Pierre Ginésy nous a quittés ce mardi 1er mars.
Ceux qui l'ont connu ont sans doute tous eu, avec lui, une histoire. Une histoire le plus souvent de conflit et de malentendu. Il nous faisait mal. Nous lui faisions sans doute plus mal encore. Mais du mal qu'il nous faisait il nous rendait plus forts.
Ce qui attirait dans son rayonnement ce n'était pourtant pas – hors le tact, la réserve et la politesse – un charisme dont il était cruellement dépourvu. C'était une force de répulsion qui ne lui appartenait pas, qu'il ne maîtrisait pas, doublée d'une Hilflosigkeit aussi désarmante que désarmée malgré l'application à s'entraîner au jeu de sabre du taiji – et de la plume, sanglante.
Sa générosité était celle des lames bien trempées.
Penser. Penser toujours au-delà de ce à quoi pouvait s'attendre l'interlocuteur. Penser, de manière exigeante, toujours outre le sentier battu. Penser sans jamais se croire arrivé, en multipliant les feintes et les écarts pour ne laisser personne d'autre non plus à cette illusion. Quitte à ne laisser aucun y comprendre autre chose que la nécessité de s'y aventurer – aujourd'hui, demain, un autre jour peut-être – tout de suite est mieux encore.
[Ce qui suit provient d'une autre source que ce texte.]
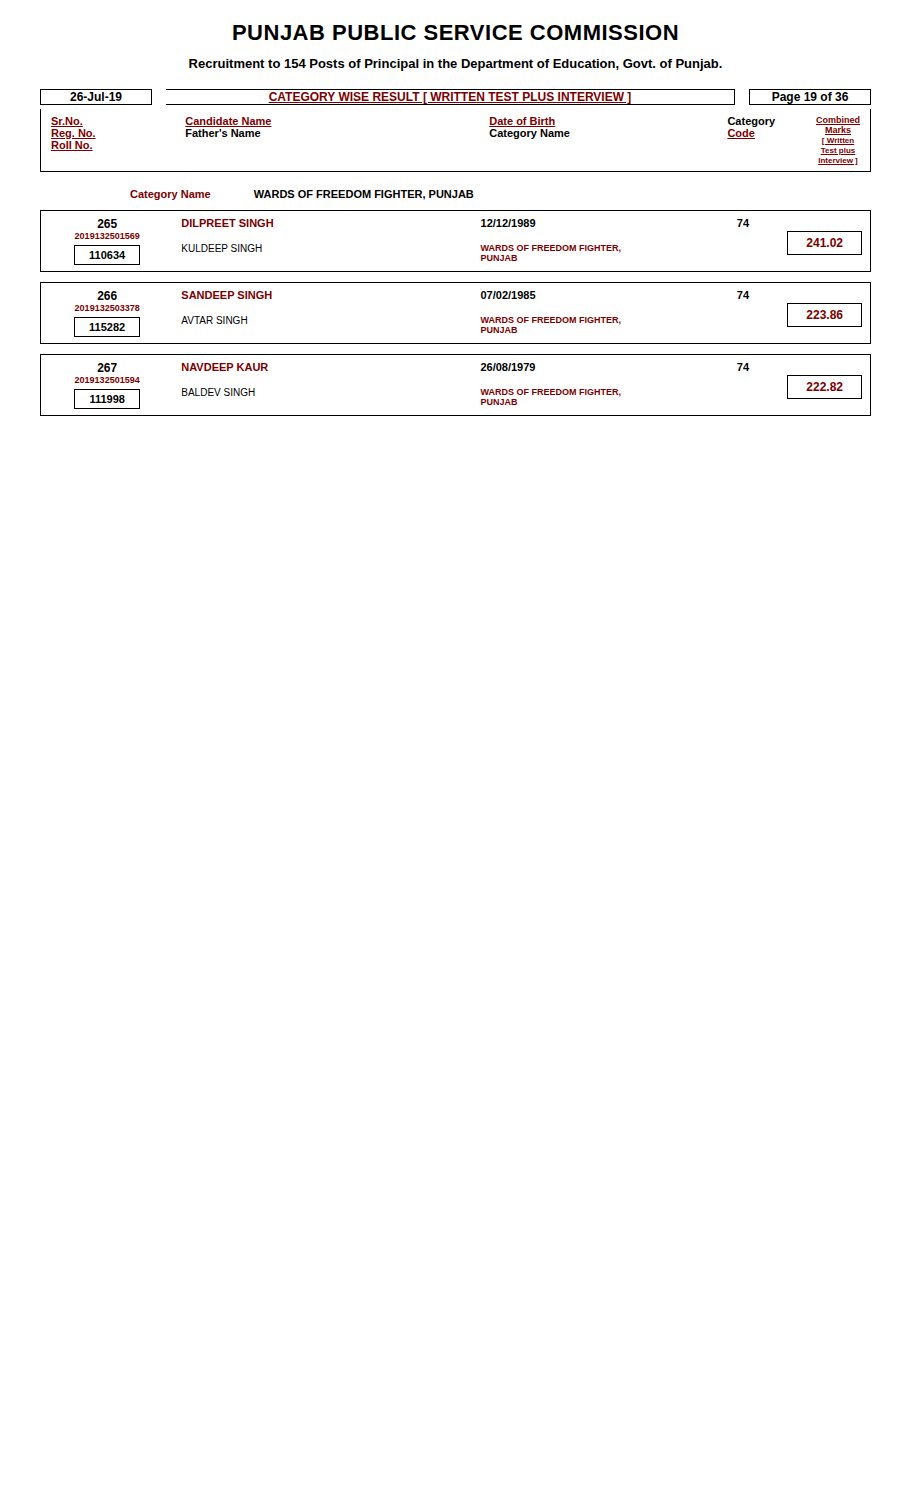PUNJAB PUBLIC SERVICE COMMISSION
Recruitment to 154 Posts of Principal in the Department of Education, Govt. of Punjab.
| 26-Jul-19 | | CATEGORY WISE RESULT [ WRITTEN TEST PLUS INTERVIEW ] | | Page 19 of 36 |
| Sr.No. Reg. No. Roll No. | Candidate Name Father's Name | Date of Birth Category Name | Category Code | Combined Marks [ Written Test plus Interview ] |
Category Name WARDS OF FREEDOM FIGHTER, PUNJAB
| 265 2019132501569 110634 | DILPREET SINGH KULDEEP SINGH | 12/12/1989 WARDS OF FREEDOM FIGHTER, PUNJAB | 74 | 241.02 |
| 266 2019132503378 115282 | SANDEEP SINGH AVTAR SINGH | 07/02/1985 WARDS OF FREEDOM FIGHTER, PUNJAB | 74 | 223.86 |
| 267 2019132501594 111998 | NAVDEEP KAUR BALDEV SINGH | 26/08/1979 WARDS OF FREEDOM FIGHTER, PUNJAB | 74 | 222.82 |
Le site www.apolis-editions.fr a été conçu d'abord pour permettre qu'on lise Pierre Ginésy. Les éditions Apolis ne sont là que pour passer outre à la frilosité de beaucoup d'autres. Lecteur infatigable, Pierre Ginésy y concentre aussi, à force de citations dont il nourrit ses textes, le meilleur de la pensée en France et en Europe depuis un demi-siècle, pour forcer la psychanalyse à se projeter sur l'horizon du destin de l'Occident. Faut-il Désespérer des Hespérides?